What you have to do
Scan the records for "Tanács". Show the matching lines.

Stored entries:
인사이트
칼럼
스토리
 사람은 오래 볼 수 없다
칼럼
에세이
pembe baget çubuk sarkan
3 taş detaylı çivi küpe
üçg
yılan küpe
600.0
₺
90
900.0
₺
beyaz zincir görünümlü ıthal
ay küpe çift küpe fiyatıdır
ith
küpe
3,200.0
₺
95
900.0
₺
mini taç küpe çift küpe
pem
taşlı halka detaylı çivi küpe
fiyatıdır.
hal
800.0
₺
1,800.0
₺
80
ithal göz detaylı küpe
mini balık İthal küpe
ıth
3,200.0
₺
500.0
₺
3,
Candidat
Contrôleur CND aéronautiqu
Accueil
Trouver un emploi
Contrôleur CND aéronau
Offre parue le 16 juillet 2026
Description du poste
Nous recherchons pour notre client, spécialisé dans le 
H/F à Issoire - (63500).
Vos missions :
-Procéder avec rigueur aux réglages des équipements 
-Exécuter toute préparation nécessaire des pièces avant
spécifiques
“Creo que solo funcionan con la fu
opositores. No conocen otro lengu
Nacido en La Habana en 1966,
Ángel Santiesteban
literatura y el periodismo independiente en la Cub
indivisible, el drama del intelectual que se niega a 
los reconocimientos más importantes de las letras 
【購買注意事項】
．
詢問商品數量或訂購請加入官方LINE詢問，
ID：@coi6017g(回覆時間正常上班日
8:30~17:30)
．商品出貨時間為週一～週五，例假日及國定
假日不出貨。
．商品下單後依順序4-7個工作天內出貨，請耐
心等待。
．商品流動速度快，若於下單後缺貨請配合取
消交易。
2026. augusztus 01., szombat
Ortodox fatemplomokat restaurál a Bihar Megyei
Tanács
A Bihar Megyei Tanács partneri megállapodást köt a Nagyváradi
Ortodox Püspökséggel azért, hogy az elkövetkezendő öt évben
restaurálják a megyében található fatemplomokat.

The completed task
Tanács
A Bihar Megyei Tanács partneri megállapodást köt a Nagyváradi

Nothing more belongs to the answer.